* _Entries provided_:
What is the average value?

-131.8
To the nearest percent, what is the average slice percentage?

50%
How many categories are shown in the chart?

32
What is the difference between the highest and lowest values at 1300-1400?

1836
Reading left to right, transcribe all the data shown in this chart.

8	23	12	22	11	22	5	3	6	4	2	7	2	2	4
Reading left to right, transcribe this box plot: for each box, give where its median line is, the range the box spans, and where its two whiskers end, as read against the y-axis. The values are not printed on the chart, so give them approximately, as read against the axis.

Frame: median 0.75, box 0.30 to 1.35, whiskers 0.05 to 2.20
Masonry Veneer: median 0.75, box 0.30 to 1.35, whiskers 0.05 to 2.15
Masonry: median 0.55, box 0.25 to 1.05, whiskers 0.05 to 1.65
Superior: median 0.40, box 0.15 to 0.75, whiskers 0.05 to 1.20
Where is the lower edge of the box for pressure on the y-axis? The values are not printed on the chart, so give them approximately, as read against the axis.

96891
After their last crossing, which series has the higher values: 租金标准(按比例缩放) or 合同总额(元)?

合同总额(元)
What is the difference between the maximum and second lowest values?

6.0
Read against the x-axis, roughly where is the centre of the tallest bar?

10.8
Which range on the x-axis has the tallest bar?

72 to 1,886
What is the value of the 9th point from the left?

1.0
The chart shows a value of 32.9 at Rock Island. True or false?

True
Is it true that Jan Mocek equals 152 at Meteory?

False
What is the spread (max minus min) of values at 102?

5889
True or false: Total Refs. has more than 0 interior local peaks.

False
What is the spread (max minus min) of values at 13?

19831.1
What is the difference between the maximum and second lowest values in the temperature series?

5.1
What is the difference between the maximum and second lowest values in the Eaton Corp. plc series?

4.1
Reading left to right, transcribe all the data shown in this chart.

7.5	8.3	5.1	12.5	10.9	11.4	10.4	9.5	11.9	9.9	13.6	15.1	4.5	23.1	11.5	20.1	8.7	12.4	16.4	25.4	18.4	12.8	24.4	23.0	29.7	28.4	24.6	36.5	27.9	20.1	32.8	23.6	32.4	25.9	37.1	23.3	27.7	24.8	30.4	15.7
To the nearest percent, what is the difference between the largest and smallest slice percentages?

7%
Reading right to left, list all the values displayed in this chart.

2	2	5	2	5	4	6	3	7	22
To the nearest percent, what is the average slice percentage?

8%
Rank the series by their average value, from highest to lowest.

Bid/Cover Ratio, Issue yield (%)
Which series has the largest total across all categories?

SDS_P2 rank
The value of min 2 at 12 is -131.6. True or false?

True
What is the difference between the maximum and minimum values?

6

* _The task_: Return every line of the data above, word for word and in the same order, without changing anything.

* _Written response_:
What is the average value?

-131.8
To the nearest percent, what is the average slice percentage?

50%
How many categories are shown in the chart?

32
What is the difference between the highest and lowest values at 1300-1400?

1836
Reading left to right, transcribe all the data shown in this chart.

8	23	12	22	11	22	5	3	6	4	2	7	2	2	4
Reading left to right, transcribe this box plot: for each box, give where its median line is, the range the box spans, and where its two whiskers end, as read against the y-axis. The values are not printed on the chart, so give them approximately, as read against the axis.

Frame: median 0.75, box 0.30 to 1.35, whiskers 0.05 to 2.20
Masonry Veneer: median 0.75, box 0.30 to 1.35, whiskers 0.05 to 2.15
Masonry: median 0.55, box 0.25 to 1.05, whiskers 0.05 to 1.65
Superior: median 0.40, box 0.15 to 0.75, whiskers 0.05 to 1.20
Where is the lower edge of the box for pressure on the y-axis? The values are not printed on the chart, so give them approximately, as read against the axis.

96891
After their last crossing, which series has the higher values: 租金标准(按比例缩放) or 合同总额(元)?

合同总额(元)
What is the difference between the maximum and second lowest values?

6.0
Read against the x-axis, roughly where is the centre of the tallest bar?

10.8
Which range on the x-axis has the tallest bar?

72 to 1,886
What is the value of the 9th point from the left?

1.0
The chart shows a value of 32.9 at Rock Island. True or false?

True
Is it true that Jan Mocek equals 152 at Meteory?

False
What is the spread (max minus min) of values at 102?

5889
True or false: Total Refs. has more than 0 interior local peaks.

False
What is the spread (max minus min) of values at 13?

19831.1
What is the difference between the maximum and second lowest values in the temperature series?

5.1
What is the difference between the maximum and second lowest values in the Eaton Corp. plc series?

4.1
Reading left to right, transcribe all the data shown in this chart.

7.5	8.3	5.1	12.5	10.9	11.4	10.4	9.5	11.9	9.9	13.6	15.1	4.5	23.1	11.5	20.1	8.7	12.4	16.4	25.4	18.4	12.8	24.4	23.0	29.7	28.4	24.6	36.5	27.9	20.1	32.8	23.6	32.4	25.9	37.1	23.3	27.7	24.8	30.4	15.7
To the nearest percent, what is the difference between the largest and smallest slice percentages?

7%
Reading right to left, list all the values displayed in this chart.

2	2	5	2	5	4	6	3	7	22
To the nearest percent, what is the average slice percentage?

8%
Rank the series by their average value, from highest to lowest.

Bid/Cover Ratio, Issue yield (%)
Which series has the largest total across all categories?

SDS_P2 rank
The value of min 2 at 12 is -131.6. True or false?

True
What is the difference between the maximum and minimum values?

6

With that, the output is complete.